The silence was interminable, the two minutes more like two hours until the graveled voice of Randolph Gates exploded on the line. “Who are you?” whispered the celebrated attorney.
“Relax, Randy, it’s Brendan. Edith didn’t recognize my voice, but I sure remembered hers. You’re one lucky fellow.”
“What do you want? What’s this about Montserrat?”
“Well, I just came back from there—”
“You what?”
“I decided I needed a vacation.”
“You didn’t …!” Gates’s whisper was now essentially a cry of panic.
“Oh, but I did, and because I did your whole life is going to change. You see, I ran into the woman and her two children that you were so interested in, remember them? It’s quite a story and I want to tell it to you in all its fascinating detail.… You set them up to be killed, Dandy Randy, and that’s a no-no. A dreadful no-no.”

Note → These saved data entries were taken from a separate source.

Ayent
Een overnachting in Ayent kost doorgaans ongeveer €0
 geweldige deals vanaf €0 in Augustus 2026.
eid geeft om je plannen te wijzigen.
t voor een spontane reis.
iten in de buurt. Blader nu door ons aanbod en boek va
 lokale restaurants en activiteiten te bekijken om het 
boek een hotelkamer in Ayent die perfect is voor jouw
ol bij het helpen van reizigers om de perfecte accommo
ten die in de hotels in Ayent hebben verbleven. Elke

“I don’t know what you’re talking about! I’ve never heard of Montserrat or any woman with two children. You’re a desperate sniveling drunk and I’ll deny your insane allegations as the alcoholic fantasies of a convicted felon!”
“Well done, Counselor. But denying any allegations made by me isn’t the core of your dilemma. No, that’s in Paris.”
“Paris …?”
“A certain man in Paris, someone I didn’t realize was a living person, but I learned otherwise. It’s somewhat murky how it came about, but a strange thing happened in Montserrat. I was mistaken for you.”